Most importantly, terminating utilities’ eminent domain powers would not end the creation of LIEs but instead require condemning entities to negotiate with landowners for easements. If particular features of LIEs led to landowners insisting on greater compensation, utilities would be incentivized to develop means of abating the problems. If negotiations resulted in higher costs for utilities, this would lead to more accurate social cost pricing of transmission – a feature, not a bug. Indeed, forcing utilities to pay the full cost of building transmission lines would create incentives to adopt innovative technologies and pricing formulas that could reduce the need for additional transmission lines.”

(Morris, Brandys & Barron, Involuntary Cotenants: Eminent Domain and Energy & Communications Infrastructure Growth, http://papers.ssrn.com/sol3/papers.cfm?abstract_id=2380159, page 40)

(Do we get into the use of existing easements and public lands for public good here? Or the Champlain Hudson Line that will run not only underground, but also through portions of existing railroad easements. Wait! Wasn’t Clean Line likening energy transmission to railroads on its website not that long ago? Kismet!!! But for now, let’s just keep going.) 

So what does this potential partnership between Clean Line and the DoE mean for us little people? It means taking these kinds of decisions further out of the general public’s hands and placing them ever more firmly in those of D.C. and the private entities that feed off the rich buffet of government employees, trained and groomed at taxpayer expense, who leave public service to bring their expertise and connections to the private sector. It means that the average American, in spite of working hard and paying their taxes, may no longer be able to trust that the federal government will protect their right to property over the proposed projects of venture capitalists. It means the DoE not only takes a mistress, but puts her up in an apartment at the Ritz.

[Dataset excerpts]
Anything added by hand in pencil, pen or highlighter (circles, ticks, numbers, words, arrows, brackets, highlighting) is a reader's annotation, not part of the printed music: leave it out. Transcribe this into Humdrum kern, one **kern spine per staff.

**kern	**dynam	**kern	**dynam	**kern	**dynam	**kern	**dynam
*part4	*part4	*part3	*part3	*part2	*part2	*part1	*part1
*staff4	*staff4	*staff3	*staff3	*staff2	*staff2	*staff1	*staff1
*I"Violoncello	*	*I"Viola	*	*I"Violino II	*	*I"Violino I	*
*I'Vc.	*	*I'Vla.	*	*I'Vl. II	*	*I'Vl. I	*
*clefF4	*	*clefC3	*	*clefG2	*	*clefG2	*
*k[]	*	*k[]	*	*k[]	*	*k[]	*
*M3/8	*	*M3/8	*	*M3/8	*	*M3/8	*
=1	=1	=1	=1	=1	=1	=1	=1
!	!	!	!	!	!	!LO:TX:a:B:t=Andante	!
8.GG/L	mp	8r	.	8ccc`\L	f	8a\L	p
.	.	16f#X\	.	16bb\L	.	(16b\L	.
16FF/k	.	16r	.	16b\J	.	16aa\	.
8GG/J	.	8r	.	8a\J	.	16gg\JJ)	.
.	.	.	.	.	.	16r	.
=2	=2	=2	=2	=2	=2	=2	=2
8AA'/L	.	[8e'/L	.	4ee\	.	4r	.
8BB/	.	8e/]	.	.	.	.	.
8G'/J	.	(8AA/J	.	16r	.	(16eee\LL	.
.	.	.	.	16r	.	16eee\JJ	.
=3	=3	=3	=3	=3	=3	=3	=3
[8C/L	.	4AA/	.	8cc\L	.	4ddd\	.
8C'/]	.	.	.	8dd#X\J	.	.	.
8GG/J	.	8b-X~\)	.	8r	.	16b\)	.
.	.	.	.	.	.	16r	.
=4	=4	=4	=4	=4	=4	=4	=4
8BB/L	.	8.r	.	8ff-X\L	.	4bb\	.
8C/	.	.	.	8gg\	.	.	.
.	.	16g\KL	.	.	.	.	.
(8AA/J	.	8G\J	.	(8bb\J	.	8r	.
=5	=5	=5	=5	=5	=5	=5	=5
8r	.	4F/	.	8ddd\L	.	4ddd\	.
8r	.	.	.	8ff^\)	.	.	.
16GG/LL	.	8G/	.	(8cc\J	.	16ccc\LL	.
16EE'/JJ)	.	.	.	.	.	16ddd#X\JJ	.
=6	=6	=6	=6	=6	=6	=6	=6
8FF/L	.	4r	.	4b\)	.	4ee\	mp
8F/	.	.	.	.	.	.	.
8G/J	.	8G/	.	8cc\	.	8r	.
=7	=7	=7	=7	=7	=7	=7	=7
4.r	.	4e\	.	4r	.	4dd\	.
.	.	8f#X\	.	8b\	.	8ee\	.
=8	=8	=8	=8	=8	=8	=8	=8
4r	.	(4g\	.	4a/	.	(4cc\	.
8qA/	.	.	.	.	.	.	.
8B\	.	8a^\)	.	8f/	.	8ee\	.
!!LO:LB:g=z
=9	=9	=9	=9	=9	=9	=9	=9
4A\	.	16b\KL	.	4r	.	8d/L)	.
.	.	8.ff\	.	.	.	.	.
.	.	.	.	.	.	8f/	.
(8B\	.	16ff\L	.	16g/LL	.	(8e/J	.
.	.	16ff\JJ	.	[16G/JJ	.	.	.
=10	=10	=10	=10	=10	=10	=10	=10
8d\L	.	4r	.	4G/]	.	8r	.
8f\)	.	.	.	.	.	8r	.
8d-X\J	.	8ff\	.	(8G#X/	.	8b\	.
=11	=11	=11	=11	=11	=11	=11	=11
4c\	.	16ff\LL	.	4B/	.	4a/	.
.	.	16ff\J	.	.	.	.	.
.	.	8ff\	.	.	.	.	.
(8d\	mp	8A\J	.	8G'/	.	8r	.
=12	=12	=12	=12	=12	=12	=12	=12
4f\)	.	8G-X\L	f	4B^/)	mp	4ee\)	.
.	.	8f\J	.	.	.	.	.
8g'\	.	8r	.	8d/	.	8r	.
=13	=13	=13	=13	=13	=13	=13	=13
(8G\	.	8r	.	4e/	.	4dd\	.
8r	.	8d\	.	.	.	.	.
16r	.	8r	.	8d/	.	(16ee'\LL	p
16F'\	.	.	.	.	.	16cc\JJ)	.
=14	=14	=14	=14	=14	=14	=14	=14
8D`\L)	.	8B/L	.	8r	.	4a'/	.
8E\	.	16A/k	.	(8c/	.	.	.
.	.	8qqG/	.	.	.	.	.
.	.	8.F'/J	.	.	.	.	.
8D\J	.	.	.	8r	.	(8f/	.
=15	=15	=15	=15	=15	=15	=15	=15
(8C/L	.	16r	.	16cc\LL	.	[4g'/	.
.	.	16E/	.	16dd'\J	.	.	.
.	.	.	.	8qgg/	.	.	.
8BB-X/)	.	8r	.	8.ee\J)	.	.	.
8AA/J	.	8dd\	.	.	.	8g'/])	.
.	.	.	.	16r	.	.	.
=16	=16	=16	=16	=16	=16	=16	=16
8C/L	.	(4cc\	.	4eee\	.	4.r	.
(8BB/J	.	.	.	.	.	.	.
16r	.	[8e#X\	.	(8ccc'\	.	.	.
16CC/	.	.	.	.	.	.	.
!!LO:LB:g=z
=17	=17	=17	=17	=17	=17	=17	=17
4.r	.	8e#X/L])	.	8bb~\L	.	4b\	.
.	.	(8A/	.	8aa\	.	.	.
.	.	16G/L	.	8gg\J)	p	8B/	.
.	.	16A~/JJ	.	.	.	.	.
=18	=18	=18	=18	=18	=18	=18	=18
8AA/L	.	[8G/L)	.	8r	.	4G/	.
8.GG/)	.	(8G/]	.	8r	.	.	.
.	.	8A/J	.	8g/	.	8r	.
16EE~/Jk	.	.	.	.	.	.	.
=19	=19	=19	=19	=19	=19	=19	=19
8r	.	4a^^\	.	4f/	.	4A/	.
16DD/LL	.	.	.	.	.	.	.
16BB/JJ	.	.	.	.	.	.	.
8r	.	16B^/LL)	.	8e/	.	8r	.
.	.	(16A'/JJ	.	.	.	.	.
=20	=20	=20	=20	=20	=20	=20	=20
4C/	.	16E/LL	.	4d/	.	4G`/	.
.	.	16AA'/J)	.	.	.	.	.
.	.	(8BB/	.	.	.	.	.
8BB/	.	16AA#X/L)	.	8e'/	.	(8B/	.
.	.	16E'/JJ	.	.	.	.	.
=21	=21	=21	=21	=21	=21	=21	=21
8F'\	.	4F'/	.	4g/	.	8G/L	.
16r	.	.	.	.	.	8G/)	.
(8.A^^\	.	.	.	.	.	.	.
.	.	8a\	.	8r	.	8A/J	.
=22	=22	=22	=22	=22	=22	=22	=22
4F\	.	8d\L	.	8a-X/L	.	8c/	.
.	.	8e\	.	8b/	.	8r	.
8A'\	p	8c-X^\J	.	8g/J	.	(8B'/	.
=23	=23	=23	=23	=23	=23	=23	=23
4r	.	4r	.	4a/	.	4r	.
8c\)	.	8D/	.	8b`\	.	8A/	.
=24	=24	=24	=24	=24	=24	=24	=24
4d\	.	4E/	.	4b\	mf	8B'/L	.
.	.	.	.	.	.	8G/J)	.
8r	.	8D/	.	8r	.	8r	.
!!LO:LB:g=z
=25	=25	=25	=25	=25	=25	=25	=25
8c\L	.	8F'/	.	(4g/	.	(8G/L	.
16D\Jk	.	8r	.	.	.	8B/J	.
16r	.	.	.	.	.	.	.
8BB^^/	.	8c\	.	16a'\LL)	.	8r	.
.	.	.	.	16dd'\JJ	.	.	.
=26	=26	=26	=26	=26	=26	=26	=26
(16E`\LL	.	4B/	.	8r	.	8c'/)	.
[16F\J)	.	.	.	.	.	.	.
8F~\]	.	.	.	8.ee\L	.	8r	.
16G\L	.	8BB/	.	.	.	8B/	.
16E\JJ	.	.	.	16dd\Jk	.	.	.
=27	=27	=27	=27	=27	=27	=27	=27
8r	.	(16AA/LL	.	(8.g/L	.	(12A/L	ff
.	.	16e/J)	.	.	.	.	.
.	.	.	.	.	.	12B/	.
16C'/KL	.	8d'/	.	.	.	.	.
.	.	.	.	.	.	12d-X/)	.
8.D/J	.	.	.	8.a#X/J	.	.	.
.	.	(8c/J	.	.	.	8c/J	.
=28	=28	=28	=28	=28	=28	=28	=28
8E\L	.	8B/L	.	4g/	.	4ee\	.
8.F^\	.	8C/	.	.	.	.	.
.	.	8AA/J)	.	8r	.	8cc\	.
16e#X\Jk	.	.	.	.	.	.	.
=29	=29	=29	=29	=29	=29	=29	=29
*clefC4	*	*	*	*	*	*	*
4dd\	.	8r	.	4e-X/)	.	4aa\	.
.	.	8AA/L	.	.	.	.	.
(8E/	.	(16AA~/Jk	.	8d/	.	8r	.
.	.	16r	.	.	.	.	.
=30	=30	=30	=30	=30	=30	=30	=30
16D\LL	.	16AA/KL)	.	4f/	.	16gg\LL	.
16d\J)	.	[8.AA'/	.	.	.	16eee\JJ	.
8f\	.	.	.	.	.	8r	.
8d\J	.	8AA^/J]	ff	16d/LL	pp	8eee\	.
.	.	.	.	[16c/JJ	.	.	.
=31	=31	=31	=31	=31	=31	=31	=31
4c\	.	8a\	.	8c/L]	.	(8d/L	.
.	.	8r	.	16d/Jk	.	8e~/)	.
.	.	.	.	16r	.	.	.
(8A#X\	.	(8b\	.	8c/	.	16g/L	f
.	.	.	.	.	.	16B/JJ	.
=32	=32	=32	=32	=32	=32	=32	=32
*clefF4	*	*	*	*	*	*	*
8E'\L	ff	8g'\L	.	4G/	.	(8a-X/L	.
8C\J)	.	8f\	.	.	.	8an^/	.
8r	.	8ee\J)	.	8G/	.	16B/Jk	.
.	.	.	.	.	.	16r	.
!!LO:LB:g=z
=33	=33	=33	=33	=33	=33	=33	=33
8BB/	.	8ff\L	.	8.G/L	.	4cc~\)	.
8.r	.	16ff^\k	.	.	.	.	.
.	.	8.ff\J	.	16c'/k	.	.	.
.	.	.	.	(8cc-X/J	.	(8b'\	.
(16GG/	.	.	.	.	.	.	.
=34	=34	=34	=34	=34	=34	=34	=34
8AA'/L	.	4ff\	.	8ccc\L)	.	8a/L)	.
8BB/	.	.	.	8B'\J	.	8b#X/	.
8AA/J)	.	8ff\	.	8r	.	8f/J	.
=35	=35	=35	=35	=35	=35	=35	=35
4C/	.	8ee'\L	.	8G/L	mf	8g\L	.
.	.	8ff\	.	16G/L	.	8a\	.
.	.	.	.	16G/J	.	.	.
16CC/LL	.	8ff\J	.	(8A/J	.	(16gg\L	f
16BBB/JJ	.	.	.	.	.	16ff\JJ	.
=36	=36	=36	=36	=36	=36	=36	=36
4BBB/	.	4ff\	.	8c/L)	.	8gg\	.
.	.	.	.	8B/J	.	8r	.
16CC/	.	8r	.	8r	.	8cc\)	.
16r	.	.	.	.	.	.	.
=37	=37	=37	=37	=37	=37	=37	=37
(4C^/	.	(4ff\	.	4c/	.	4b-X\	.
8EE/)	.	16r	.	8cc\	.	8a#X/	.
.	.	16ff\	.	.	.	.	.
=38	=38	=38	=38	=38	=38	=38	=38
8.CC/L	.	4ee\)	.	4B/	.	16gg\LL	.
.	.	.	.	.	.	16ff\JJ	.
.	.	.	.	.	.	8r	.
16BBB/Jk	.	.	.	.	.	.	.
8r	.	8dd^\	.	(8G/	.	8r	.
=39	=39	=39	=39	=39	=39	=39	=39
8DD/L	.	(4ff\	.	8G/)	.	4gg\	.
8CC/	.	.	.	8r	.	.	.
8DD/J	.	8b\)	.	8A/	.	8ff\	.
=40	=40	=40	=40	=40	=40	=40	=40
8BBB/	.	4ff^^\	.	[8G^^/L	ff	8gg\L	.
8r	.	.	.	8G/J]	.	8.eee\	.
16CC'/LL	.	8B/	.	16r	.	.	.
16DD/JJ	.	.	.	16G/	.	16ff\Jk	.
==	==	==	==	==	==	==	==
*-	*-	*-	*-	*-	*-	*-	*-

### WHAT TO DO
Write the next part of the essay on eminent domain and transmission lines, starting after its final sentence. This data has no connection to the essay on eminent domain and transmission lines.

### ANSWER TO THE PROBLEM
Now, before I’m accused of misunderstanding the antiquated state of our electric grid, the history of eminent domain in our country, of putting the needs of the few before the “needs” of the many, being a climate change denier, etc… Let me say that our grid is in dire straits, eminent domain has gotten away from us as a country (Kelo v. New London was a bad call, sorry), you can’t be NIMBY when you’re AIMBY (Already In My Backyard-my family’s land has multiple easements, as do many families in the corridor), the needs of the many need to be addressed in a way that is fair and equitable for everyone. Finally, I not only believe in climate change, I think it’s the most dangerous issue of our time and, likely my children’s time as well. 

If it’s true that we are at the beginning of a new golden age of transmission and energy production, then for the love of all we have stood for together as a country, let’s do it the right way. Let’s not promote the transmission equivalent of urban sprawl. Let’s not force people to sacrifice their land to a company that, to the best of my knowledge, hasn’t built a shed, much less the largest transmission line in the country. One that peddles electricity from wind farms that, to the best of my knowledge, haven’t been built yet. That has, to the best of my knowledge, no committed, contracted consumer base in Tennessee or elsewhere. That, in my opinion, dangles the “jobs/taxes” carrot in a desperately impoverished state to encourage people to ignore the potential abuse of the rights of fellow residents. That prides themselves on their innovative method for pricing easements and then uses the same old tired methods of land acquisition (As Michael Skelly said in his TED Talk, before discussing the plethora of experienced right-of-way agents available in Texas, infrastructure challenges are “a question of brawn.” Listen at 13min 41 sec: https://www.youtube.com/watch?v=icgEphbS8zE ). A company that somehow, though it’s been three years since those “pre-design” meetings, still has potentially affected landowners in the proposed corridors who are unaware their intentions.

Before I go, I want to give a friend the final word. The other day he noticed that Clean Line was a sponsor for the 2014 ARvets “Salute” Gala. Unfortunately, his comment on the website was taken down: http://arvets.org/frontpage/sponsors-offer-support-for-2014-salute-gala/#comment-19970. Luckily, he shared his thoughts with me:

"It's ironic that Clean Line would be a sponsor of an event that honors vets. Ironic because they plan to use federal eminent domain to take land from a World War II combat vet. That vet is my father, Jake Dyer. He served in the Navy in the Pacific theater of operations. One of his duties was gunner on amphibious assault landing craft.

The insidious thing about Clean Line is their use of money to worm their way into influence in Arkansas. This event is a case in point."

Happy Friday.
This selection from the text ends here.